Beyond the university, Nicolas — who found a home in the ethnically diverse Côte-des-Neiges neighbourhood of Montreal — has given back to her community by volunteering as French language tutor to newcomers.

“I wanted to take my connection to my neigbourhood — made up of an interesting mix of Université de Montréal students, recent immigrants and refugees from all over the world — a step further,” said Nicolas. “I shared my deep attachment to Quebec society, while also learning about the world through conversations with my students. The most satisfying community engagement cannot be one-way help services, they must be mutually benefiting relationships.”

Nicolas’s academic research questions are directly inspired by the people she engaged with.

“The role of language in identity is debated every week in Quebec’s media. Taking my place as a citizen among these conversations stimulated my awareness of the impact of these discourses in determining who feels included or excluded from the public sphere,” said Nicolas. “Volunteering fuels both my passion and my insight for the questions I am trying to answer, because they have such direct consequences for people I’ve grown with and been inspired by.”

Nicolas has also volunteered at a humanitarian cooperative in Peru and participated in an Israeli observation mission, sponsored by the Centre for Israeli and Jewish Affairs, for politically active young Quebeckers.

“The goal was to expose us to different public figures — politicians, journalists, NGO workers — tour the region, explore the culture and get a better understanding of how the conflict is felt on the ground beyond the media coverage we get in Canada,” said Nicolas.

“For me, the mission was really about learning how international observers think they know without really knowing. My visit helped me to be more critical of how media frame their stories for audiences abroad. Rather than providing definite answers, I experienced the mission as the starting point of a life-long curiosity.”

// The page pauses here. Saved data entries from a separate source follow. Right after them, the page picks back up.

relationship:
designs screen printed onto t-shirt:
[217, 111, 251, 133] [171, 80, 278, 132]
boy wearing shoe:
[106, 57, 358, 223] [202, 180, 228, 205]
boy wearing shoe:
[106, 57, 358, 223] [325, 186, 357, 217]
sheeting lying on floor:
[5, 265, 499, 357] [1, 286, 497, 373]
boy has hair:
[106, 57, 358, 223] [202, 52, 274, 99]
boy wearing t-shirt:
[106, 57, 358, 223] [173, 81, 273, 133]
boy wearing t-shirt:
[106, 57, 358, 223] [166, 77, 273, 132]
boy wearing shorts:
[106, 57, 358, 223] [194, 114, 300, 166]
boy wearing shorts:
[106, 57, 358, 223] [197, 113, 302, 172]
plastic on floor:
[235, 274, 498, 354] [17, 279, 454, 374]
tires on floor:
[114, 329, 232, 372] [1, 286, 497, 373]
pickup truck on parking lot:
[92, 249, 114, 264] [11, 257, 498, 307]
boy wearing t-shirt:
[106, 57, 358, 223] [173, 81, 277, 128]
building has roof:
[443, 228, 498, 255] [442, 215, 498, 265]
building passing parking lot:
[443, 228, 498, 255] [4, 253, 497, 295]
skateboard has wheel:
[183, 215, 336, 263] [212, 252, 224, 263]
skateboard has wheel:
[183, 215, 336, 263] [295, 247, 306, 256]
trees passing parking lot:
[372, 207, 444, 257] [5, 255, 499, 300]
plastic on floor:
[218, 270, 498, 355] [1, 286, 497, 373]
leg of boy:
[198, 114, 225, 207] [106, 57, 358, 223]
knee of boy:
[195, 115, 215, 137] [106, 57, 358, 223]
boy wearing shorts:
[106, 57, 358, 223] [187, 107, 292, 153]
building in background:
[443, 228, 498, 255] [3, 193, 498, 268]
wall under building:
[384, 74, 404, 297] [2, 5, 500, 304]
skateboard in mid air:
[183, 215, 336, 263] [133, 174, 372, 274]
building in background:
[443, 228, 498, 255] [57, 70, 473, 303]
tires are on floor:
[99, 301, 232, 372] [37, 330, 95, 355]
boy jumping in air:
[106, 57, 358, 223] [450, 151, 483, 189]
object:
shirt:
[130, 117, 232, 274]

This past spring, Nicolas was honoured with a Harry Jerome Award. Established in memory of Harry Jerome — Canada’s premiere track and field athlete of the 1960s — and presented by the Black Business and Professional Association, the award honours excellence in African Canadian achievement.

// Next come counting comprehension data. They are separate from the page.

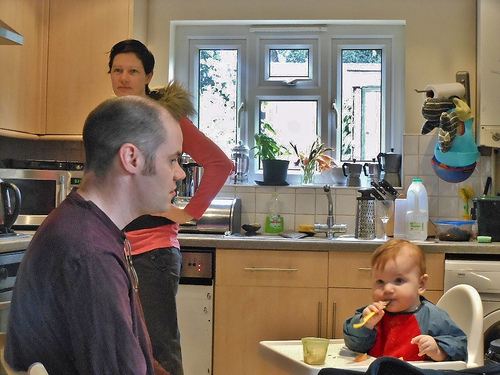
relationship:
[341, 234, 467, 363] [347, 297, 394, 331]
baby holding spoon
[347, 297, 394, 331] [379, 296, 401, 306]
spoon in mouth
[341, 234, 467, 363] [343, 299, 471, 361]
baby wearing shirt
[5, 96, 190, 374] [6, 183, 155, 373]
man wearing shirt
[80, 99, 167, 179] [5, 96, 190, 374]
hair of man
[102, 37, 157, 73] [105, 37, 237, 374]
hair of woman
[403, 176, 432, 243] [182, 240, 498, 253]
container on counter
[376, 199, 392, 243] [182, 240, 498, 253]
glass on counter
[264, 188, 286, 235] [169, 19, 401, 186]
dishwashing liquid under window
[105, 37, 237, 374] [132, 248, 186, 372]
woman wearing pants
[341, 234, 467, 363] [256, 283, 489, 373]
baby in highchair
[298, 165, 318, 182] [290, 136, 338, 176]
vase with flowers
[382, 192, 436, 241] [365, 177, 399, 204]
knife block with knives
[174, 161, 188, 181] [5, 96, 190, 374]
nose of man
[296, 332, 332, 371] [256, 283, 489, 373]
cup on highchair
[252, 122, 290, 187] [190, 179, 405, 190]
potted plant on window sill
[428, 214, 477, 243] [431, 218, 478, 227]
bowl with lid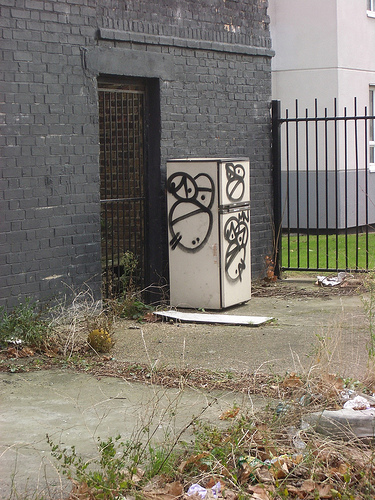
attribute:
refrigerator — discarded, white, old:
[161, 148, 259, 313]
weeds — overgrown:
[42, 271, 181, 367]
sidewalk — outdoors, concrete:
[3, 270, 374, 497]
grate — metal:
[97, 82, 157, 318]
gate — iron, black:
[268, 91, 374, 286]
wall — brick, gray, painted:
[2, 2, 276, 344]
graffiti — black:
[167, 157, 250, 287]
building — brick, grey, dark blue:
[2, 2, 289, 342]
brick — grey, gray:
[27, 81, 51, 97]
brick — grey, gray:
[48, 162, 69, 178]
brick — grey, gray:
[42, 20, 68, 37]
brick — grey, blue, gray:
[14, 17, 31, 36]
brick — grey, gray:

One of Nicolas’s supervisors, UTSC anthropology professor Alejandro Paz, was unsurprised by the award announcement.

“I was thrilled to hear about Emilie's award, which is one of many that she has won this year. But at the same time I am not surprised. Emilie is an extremely talented young scholar, whose motivation to write starts from her political activism in Quebec,” said Paz. “She puts her basic intuitions from this work under the scrutiny of theories about the relationship of nationalism, race, and language. She is not only extremely deserving, she’s also is a model for others to follow.

Nicolas also is this year’s recipient of the Barbara Frum Award in Canadian Scholarship and will join Massey College this September as a Junior Fellow.